The Federal Opposition has pledged to set aside up to $1.5 billion for major utility infrastructure projects across Queensland and the Northern Territory.
If elected, the ALP will replace the Federal Government’s Northern Australia Infrastructure Facility (NAIF) with a new fund aimed at increasing projects like gas pipelines across the region.
Labor’s Northern Australia Development Fund (NADF) will provide a financing facility and work with Infrastructure Australia to identify and support projects of national economic significance in Australia’s north.
As part of these changes, up to $1.5 billion will be set aside to unlock gas supply in Queensland’s Galilee and Bowen basins, and to connect the Beetaloo basin to Darwin and the east coast.
This project would support Darwin as a manufacturing and gas export hub, and increase supply to Queensland and the eastern seaboard.
In early April 2019, the Auditor-General handed down a report on the NAIF, with the recommendations to be taken into account when designing the new NADF.

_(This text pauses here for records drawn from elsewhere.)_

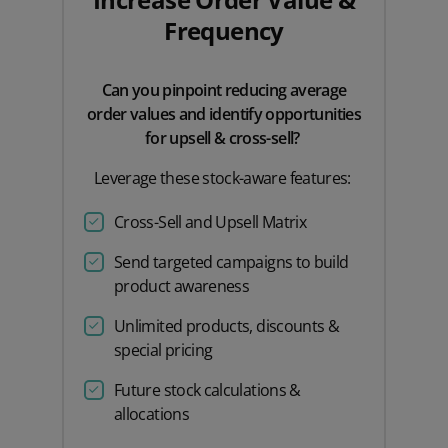
Frequency
Can you pinpoint reducing average
order values and identify opportunities
for upsell & cross-sell?
Leverage these stock-aware features:
Cross-Sell and Upsell Matrix
Send targeted campaigns to build
product awareness
Unlimited products, discounts &
special pricing
Future stock calculations &
allocations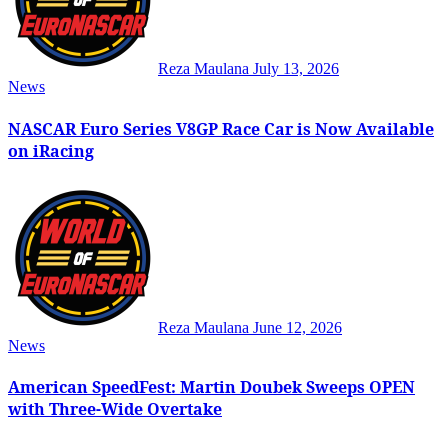
Reza Maulana
July 13, 2026
News
NASCAR Euro Series V8GP Race Car is Now Available
on iRacing
Reza Maulana
June 12, 2026
News
American SpeedFest: Martin Doubek Sweeps OPEN
with Three-Wide Overtake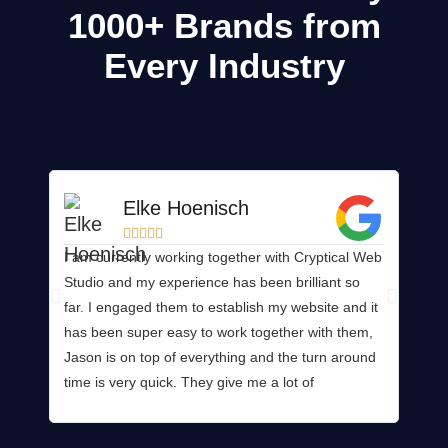
1000+
Brands from
Every Industry
Elke Hoenisch





I am currently working together with Cryptical Web
Wow! 
Studio and my experience has been brilliant so
any b
far. I engaged them to establish my website and it
consi
has been super easy to work together with them,
websi
Jason is on top of everything and the turn around
mana
time is very quick. They give me a lot of
provi
opportunities to add my feedback and wishes so
produ
my personal touch gets added to the website. I
way! 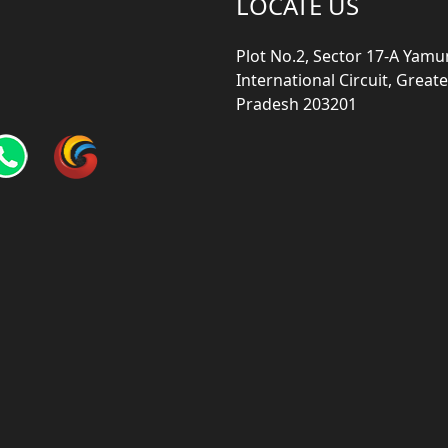
LOCATE US
Plot No.2, Sector 17-A Yam
International Circuit, Grea
Pradesh 203201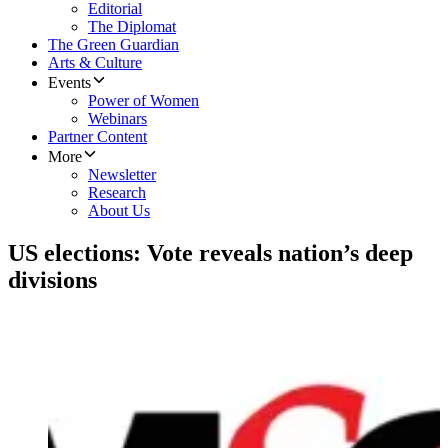
Editorial
The Diplomat
The Green Guardian
Arts & Culture
Events
Power of Women
Webinars
Partner Content
More
Newsletter
Research
About Us
US elections: Vote reveals nation’s deep
divisions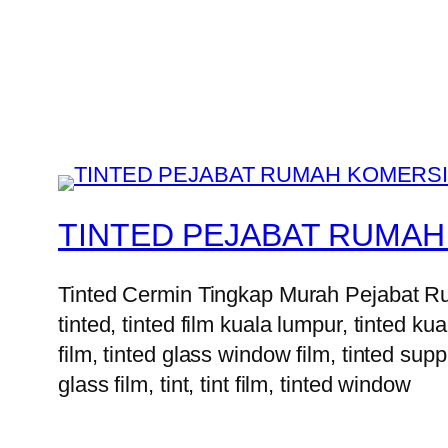
TINTED PEJABAT RUMAH
Tinted Cermin Tingkap Murah Pejabat Ruma
tinted, tinted film kuala lumpur, tinted kua
film, tinted glass window film, tinted suppl
glass film, tint, tint film, tinted window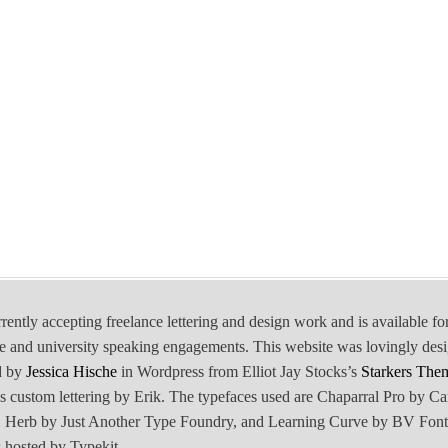
rrently accepting freelance lettering and design work and is available fo
e and university speaking engagements. This website was lovingly des
d by
Jessica Hische
in Wordpress from Elliot Jay Stocks’s
Starkers The
is custom lettering by Erik. The typefaces used are Chaparral Pro by Ca
Herb by Just Another Type Foundry, and Learning Curve by BV Font
 hosted by Typekit.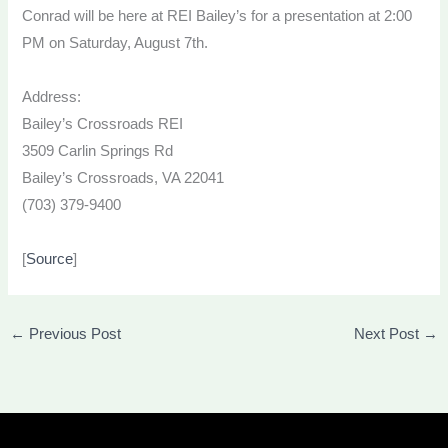
Conrad will be here at REI Bailey’s for a presentation at 2:00
PM on Saturday, August 7th.
Address:
Bailey’s Crossroads REI
3509 Carlin Springs Rd
Bailey’s Crossroads, VA 22041
(703) 379-9400
[
Source
]
←
Previous Post
Next Post
→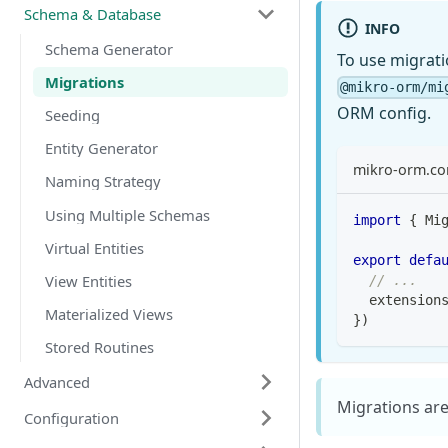
Schema & Database
INFO
Schema Generator
To use migratio
Migrations
@mikro-orm/mi
ORM config.
Seeding
Entity Generator
mikro-orm.con
Naming Strategy
Using Multiple Schemas
import
{
 Mi
Virtual Entities
export
defa
View Entities
// ...
  extension
Materialized Views
}
)
Stored Routines
Advanced
Migrations are
Configuration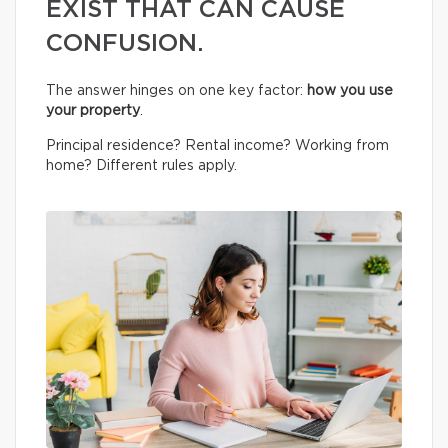
EXIST THAT CAN CAUSE
CONFUSION.
The answer hinges on one key factor:
how you use
your property
.
Principal residence? Rental income? Working from
home? Different rules apply.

As part of these reforms, Labor has announced that they will also allocate $1 billion from the NADF to tourism projects in the north of Australia; appoint First Nations people to the new board; and publicly release the First Nations job and procurement plans for all funded projects.
They also plan to establish a Memorandum of Understanding (MOU) with Indigenous Business Australia to provide additional financial support to First Nations-led business in the region.
Labor have said they will honour existing projects and keep the funding allocation to the existing NAIF of $5 billion, but will establish an MOU with the Clean Energy Finance Corporation (CEFC) and Energy Security Modernisation Fund (ESMF) to avoid end duplication and support cooperation between the funds.